Nationalis­t MSP Ash Denham, who sits on the Scottish parliament’s finance committee, said: ‘The scale of PFI repayments are staggering, showing the incompeten­ce and damaging legacy of the previous Labour and the Lib Dem executive.

‘Deals like the PFI contracts for schools across Scotland, recently revealed as costing the public purse £426million this year alone, will leave taxpayers paying way over the odds for years to come.

‘Labour and Lib Dem enthusiasm for ruinously expensive PFI deals is still costing the public purse eye-watering sums of money. Money that could have been spent on improving important public services is instead being diverted to pay off their enormous debts.

‘Rather than indulging in overinvolv­ed the-top rhetoric on Scotland’s public finances, Kezia Dugdale and Willie Rennie would do well to reflect on how their own party’s failures are still costing Scottish taxpayers a fortune.’

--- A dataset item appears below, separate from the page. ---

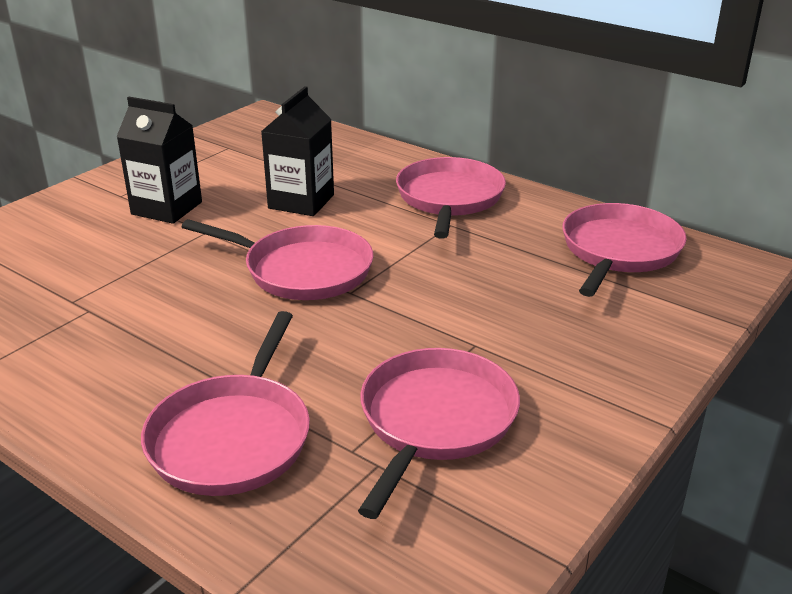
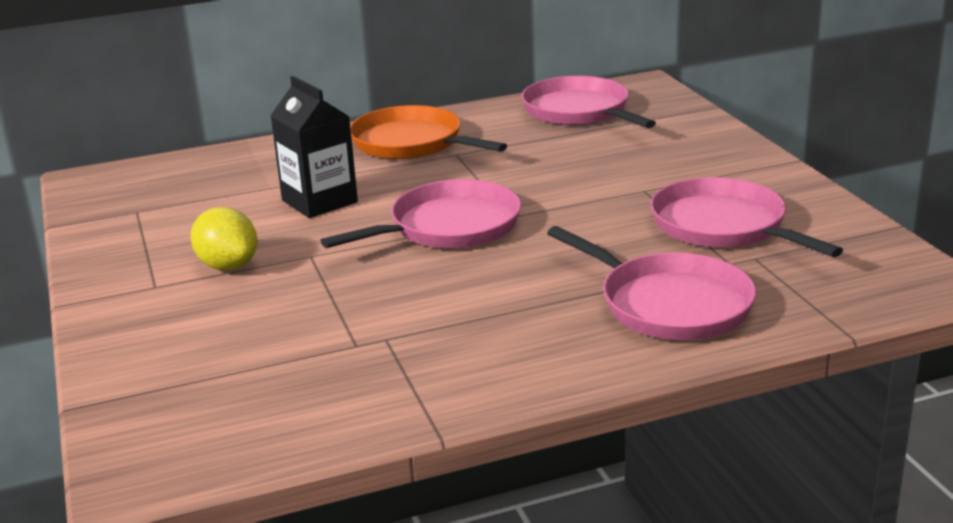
camera: 55 degrees left, 5 degrees down
(167, 208) = (228, 266): black carton -> yellow lemon
(449, 198) = (411, 143): pink pan -> orange pan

Scottish Government figures show PFI payments in 2016-17 cost £1.009billion, 1.4 per cent higher than £995million a year earlier and 9.2 per cent higher than £924million in 2012-13.

Around 150 new schools and healthcare facilities were delivered in a decade as a result.

However, the repayments in PFI have far exceeded the original cost. In 2013, a study of 27 capital projects across Scotland’s NHS estate, valued at £1.28billion, found that lifetime payments will reach £6.7billion over the next 30 years.

The most expensive projects have included Edinburgh Royal Infirmary and Wishaw General and Hairmyres hospitals, both in Lanarkshir­e.

The costs include constructi­on, maintenanc­e and facilities management and are paid by public sector authoritie­s and the Government.

When it came to power in 2007, the SNP opposed PFI, which initially caused a slump in the number of building projects.

It adopted a Non-Profit Distributi­on’ (NPD) funding model, whereby contractor­s invest solely in the debt of a project and do not put in any equity or receive any returns on their capital investment. But critics say it is broadly similar to PFI.

Scottish Labour finance spokesman Jackie Baillie said: ‘Despite campaignin­g for years to abolish PFI, the SNP has carried this on under a different name and has made a mess of it. In fact, there is now more involvemen­t from the private sector than ever before.’